“Everyone who calls upon the name of the Lord will be saved.”
Thus says St. Paul in the epistle for this Sunday, the first in Lent; in this same melange of texts we’ve also read about Jesus’ temptation by the Accuser in the midst of his desert time, and we’ve been reminded of the magnificent promises made to our Hebrew ancestors. How interesting it is that our Lord’s sojourn in the desert is placed right next to the reminder to the Hebrew people that their own sojourn in the desert was for a purpose: the salvation of a people, and what more, the salvation of the whole world.
But the epistle–what do we do with this? In the southern United States this is an oft-emblazoned slogan on billboards and automobiles, needlework and banners, tracts and tattoos. There’s something curious about this message that St. Paul gives us, that those who simply confess belief in the Lord and in his resurrection will be saved. It’s simple to draw a reduced message of salvation from this passage, like a wine sauce with all of the alcohol cooked off. That’s what gives shape to the evangelistic programs of so many of the ecclesial communities here: professions of faith leading to believer’s baptisms with no follow-up discipleship. You get your card punched, and you’re in the kingdom, no sweat.
Of course the gospel of easy-believism has been rightly criticized on all sides by Evangelicals, Catholics, Mainliners, and on. We acknowledge that salvation is not simply a free pass to heaven. We affirm that salvation entails a radical change, something that fundamentally reorients us in the direction of the Kingdom. It’s easy enough to say what salvation isn’t. But how can we understand salvation in light of the desert time of Jesus and the sojourn of Israel? I think understanding these texts rightly is key to understanding what salvation is over against the false American gospel.
Let’s turn our attention first to the Israelites. Nigh five centuries of bondage, without a place to call home, they are suddenly delivered from captivity through a bizarre and historically improbable series of events whose veracity is attested to by the very existence of the Jewish people today. They are brought home, but home is not the promised land. Indeed, the climax of the Exodus is not at all the entrance of the Hebrews into Canaan; the climax of Exodus is an undoing of the alienation from God wrought in the first chapters of Genesis. The Exodus is a story about God taking up residence among God’s people. God doesn’t leave them in the lurch until they enter Canaan; indeed, God has traveled with them throughout their desert sojourn, being led onward by the pillars of flame and cloud. And in one glorious moment after years of journeying towards a home that no one knew, the glory of YHWH fills the tabernacle and they are brought home, right there in the desert. The text from Deuteronomy this week is shaped by the presence of God dwelling among his people, and the desert shapes them for this.

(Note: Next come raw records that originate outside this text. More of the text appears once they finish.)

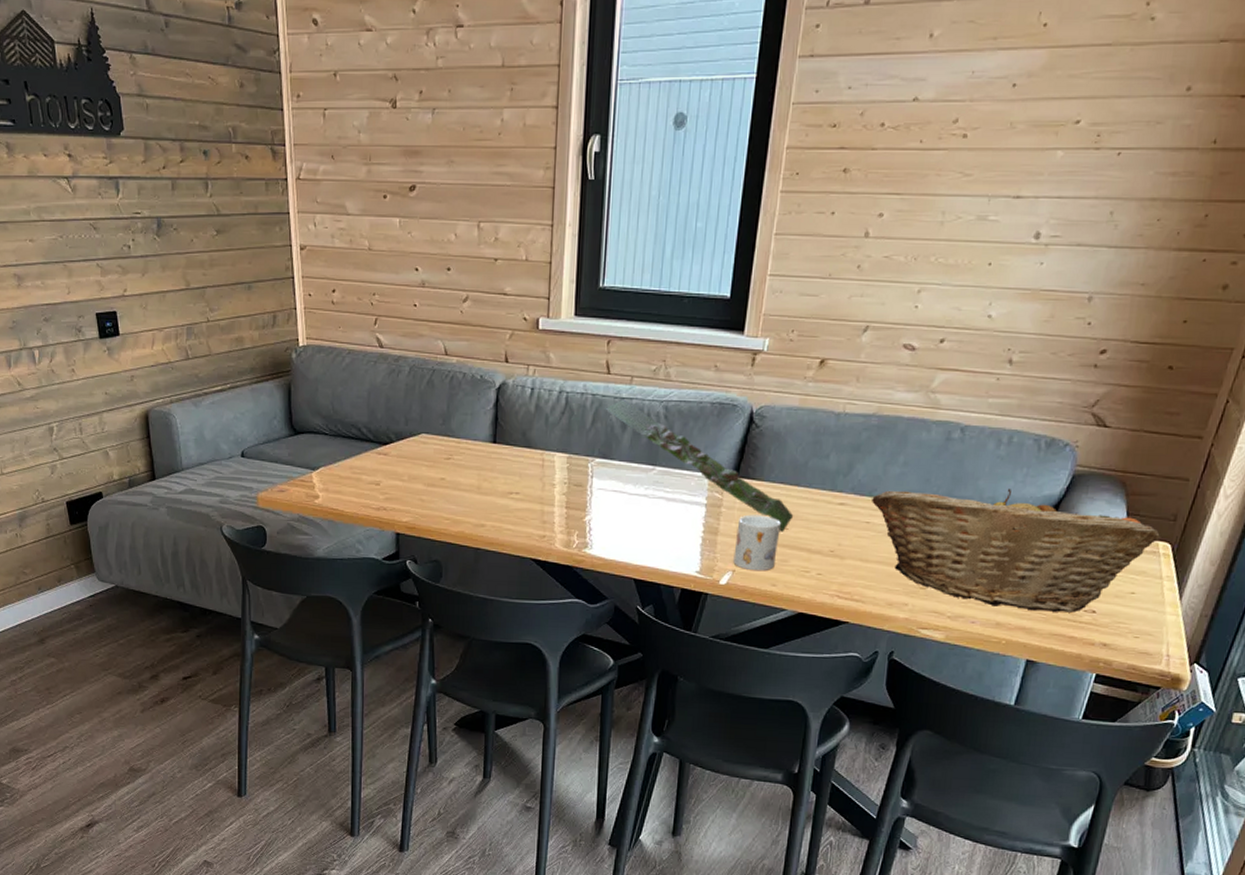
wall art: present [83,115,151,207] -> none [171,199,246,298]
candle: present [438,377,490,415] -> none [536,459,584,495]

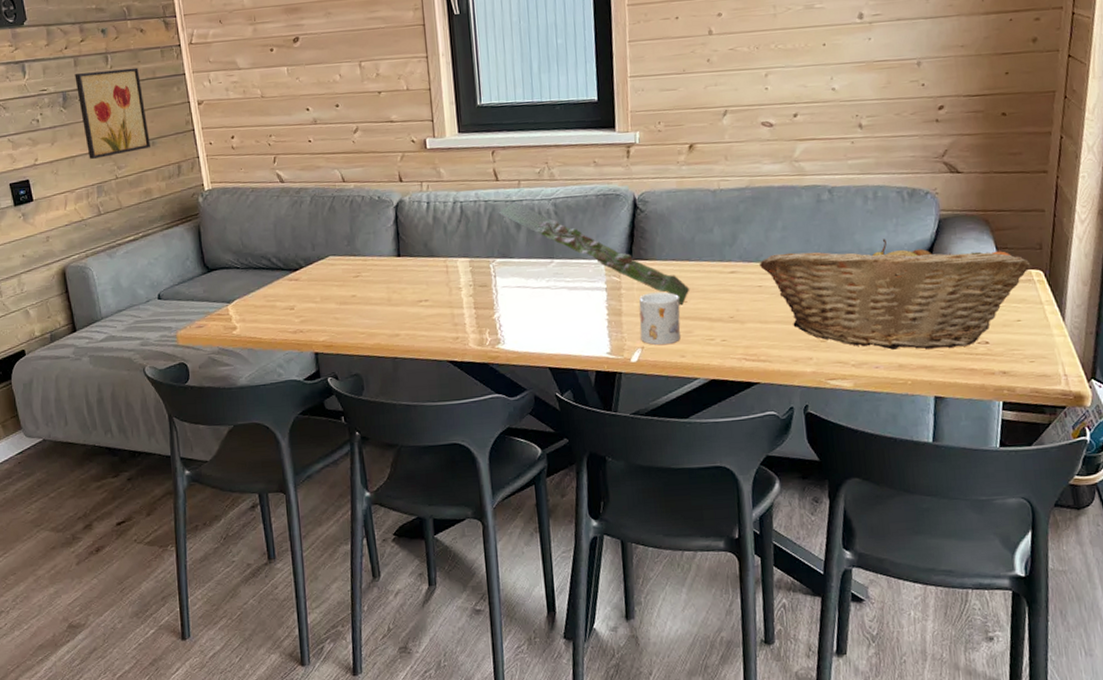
wall art: none [171,199,246,298] -> present [74,67,150,160]

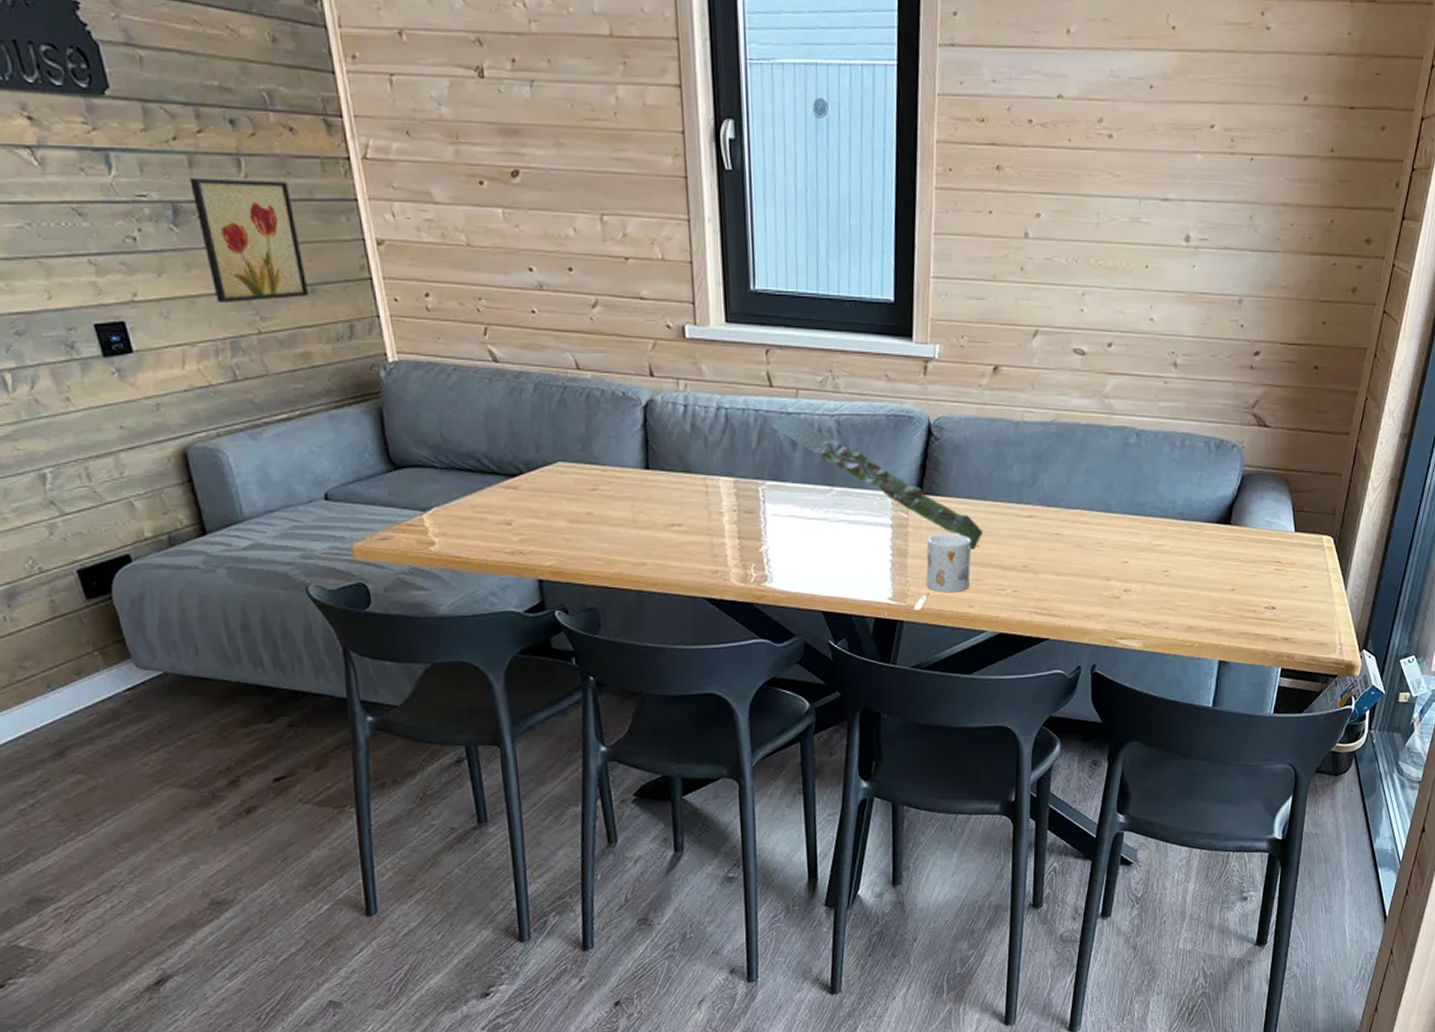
fruit basket: present [760,239,1031,350] -> none [1059,492,1323,612]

What then, of our Lord’s desert time? Of course, God is with him there as well. It is the Spirit who drives Jesus out into the wilderness, and the communion of his Father sustains him through that desert time. He is never abandoned. He is never left to wander without a sense of belonging. No, indeed for Jesus the desert time is a time of preparation, a time of sharpening, a time of dogged focus on the task at hand.
I believe that when we as Christians come into faith (whether we have been baptized as infants or not), we begin walking in the desert of salvation. God takes up residence in our hearts and fills us with the glory of God-presence: we receive a new name, a new identity, a new mark on our souls as part of the people of God. And then God’s Spirit drives us into the wilderness to shape us, to give us cause to work out our salvation, to give us an opportunity to grow into an identity of a people marked to bring about the inversion of the world in love and life. In a sense at our salvation we cross over into the Promised Land and are bade to conquer it–not with sword or bloodshed, but with words of life and acts of love as the avant garde of the Kingdom of Heaven, to “shed abroad the love of God” among all peoples and nations, as Wesley would say.
And as we walk through the wilderness, as we travel in our sojourn on earth, God prepares us for our home in the kingdom that we are helping him to establish, where every soul may at last find home in a land flowing with milk and honey.
So, salvation is freedom from bondage to sin and death. Salvation is the embracing of the promise: “you are my people, and I am your God.” Salvation is the hope of a future. Salvation is the overabundant, teeming, writhing life-giving love that makes us hale and whole in spite of any evidence to the contrary. Salvation is the new heart of flesh that beats and bleeds for a broken people. And salvation is for all people: may God’s will be done.